I weigh the injustice of his getting to set the terms: he’s already mined a sense impression for his memory; I only want to see him, a coming attraction. I speculate on how long my particles will be on parade—twisting his lock, sweeping his banister, gripping his toothbrush, tucking into bed. If he’ll wash his hands straight away, or swirl his fingers under his nostrils, aerating a swig of wine, selfish.

 

In high school, my cousin’s English teacher taught their class women wear lipstick to imitate aroused vaginas. The pockets of perfume folded into Seventeen Magazine, the blitz of fragrance clouds that befell as you strolled a department store’s checkerboard aisle. Swiping stiff test strips across my inner wrists, I knew those scents were not meant for me; they were not me. Instead, I’d grow up to rub my clit, smear its pasty smegma down my carotid. That’s what they mean by authenticity, I believe? Amidst the CK Be—be yourself but blot out yourself—mode of fashion marketing, our bodies packaged for consumption. Able to generate our own pheromones, it's almost a perversity to adorn with synthetic. On a mission with friends, craning on tippy toes toward a bartender, lecherous breath of some creep burning the back of my neck, I’d flip my hair and a subtle whiff of femininity would waft back. Refuting the claim that sex had been their idea, that they had claimed me. My scent, my territory.

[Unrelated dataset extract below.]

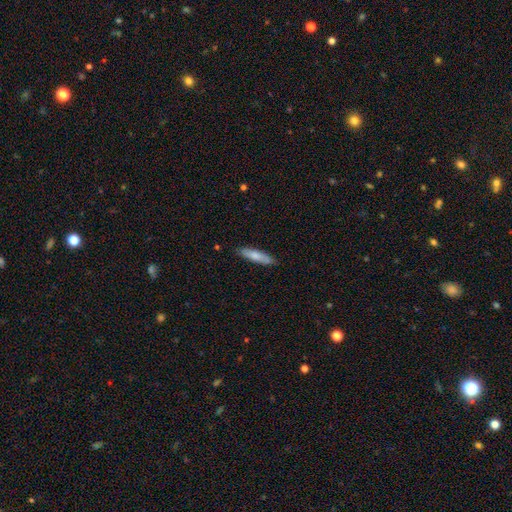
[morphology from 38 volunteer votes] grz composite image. It shows a smooth galaxy with no disk features (82%) that is cigar-shaped (81%). Merging: none (89%).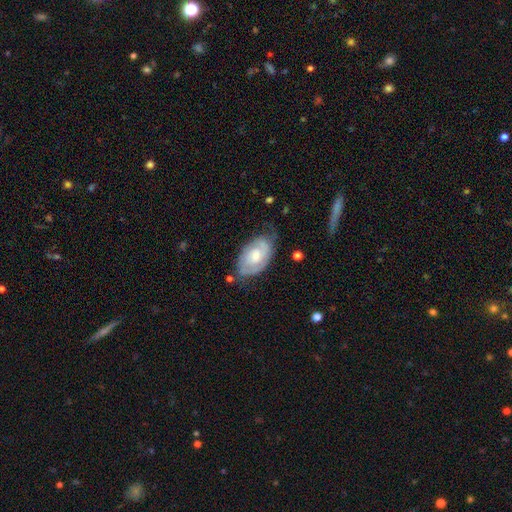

A lure, a memory.

 

On his way out, Robin slides his baseball cap back over his ‘M,’ asks, “Are you mad at me?” There’s fear in his overcast eyes, as if I’m a vengeful god armed to throw jagged rods of lightning upon his house, smite his first born.

 

“Disappointed, yes… Sexually frustrated…” I enumerate the ways in which he’s failed me.

 

Mad? Of course not,” I dismiss the accusation. His reflexive servility leaves me profoundly unsettled. The insinuation that sex is all he’s worth, our burgeoning relationship a simple exchange of services. I wonder: Was his expectation of anger an instantiation of his social anxiety, unconvinced of his own likability? Or do I exude a toxic type of entitlement?

 

* * *

 

“Hey, I’m home ☺” Robin texts, unprompted. “Literally aching thinking about you.” Now, I am mad: his pain his own doing, this useless information two miles apart. Unsympathetic, I deploy an adolescent eye roll emoji. The next day, I’m too hungover to meet up; the day after that, the wait is over. The sex fumbling and effete, our intro to fucking is followed by a six-week hiatus, while he quarantines and drives cross-country to visit his parents.

 

I spend that stretch of time replaying the dance of denial, altering the scenario ever so slightly with more libidinous dialogue, inching incrementally toward what I’d craved. What would have happened if I’d requested, “I just want a little peek, a sneak preview.” If I’d inquired, “Can you feel me seeping through?” Or, better yet, offered, “Do you want to feel how wet you’re making me?” What would have happened if I’d asked for permission, “Am I allowed to touch myself?” That final one really gets me. And so, for six weeks, I give myself permission.